» **TASK INSTRUCTIONS**
Write each entry again exactly as shown, but without the images it holds.

» **STUDY MATERIAL**
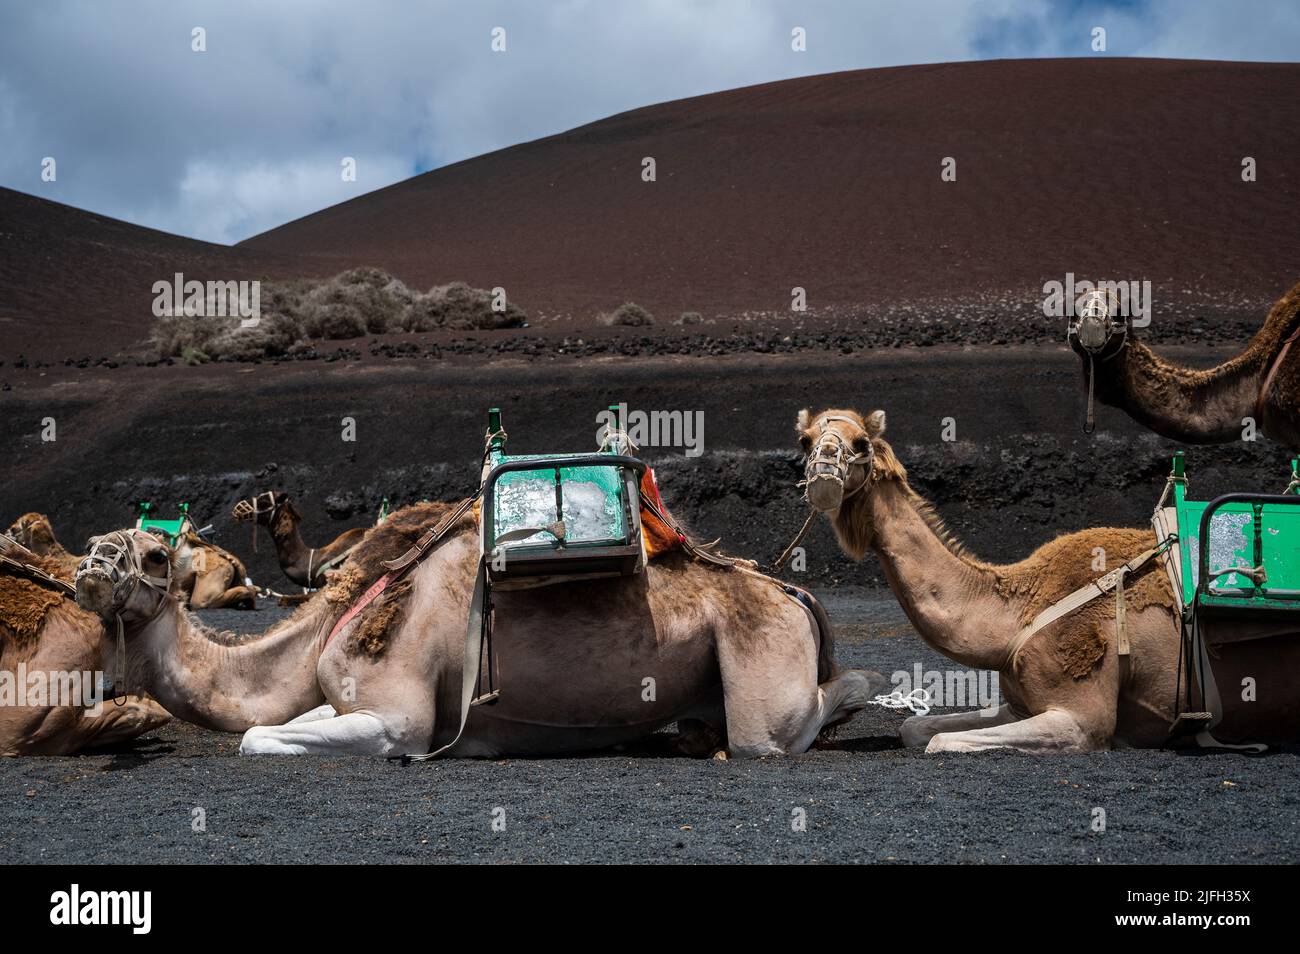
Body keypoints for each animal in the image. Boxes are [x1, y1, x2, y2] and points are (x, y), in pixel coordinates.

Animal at [792, 407, 1300, 753]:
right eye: (805, 440)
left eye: (860, 442)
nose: (824, 471)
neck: (1016, 615)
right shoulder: (1022, 703)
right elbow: (915, 728)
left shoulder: (1081, 719)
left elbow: (939, 743)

» **TASK ANSWER**
Body keypoints for each animal in the image. Boxes are [x1, y1, x2, y2] and points are (x, y), in pixel coordinates.

Animal at [792, 407, 1300, 753]:
right eye: (805, 440)
left eye: (860, 442)
nose: (824, 471)
neck: (1016, 615)
right shoulder: (1022, 703)
right elbow: (915, 728)
left shoulder: (1081, 719)
left elbow: (939, 743)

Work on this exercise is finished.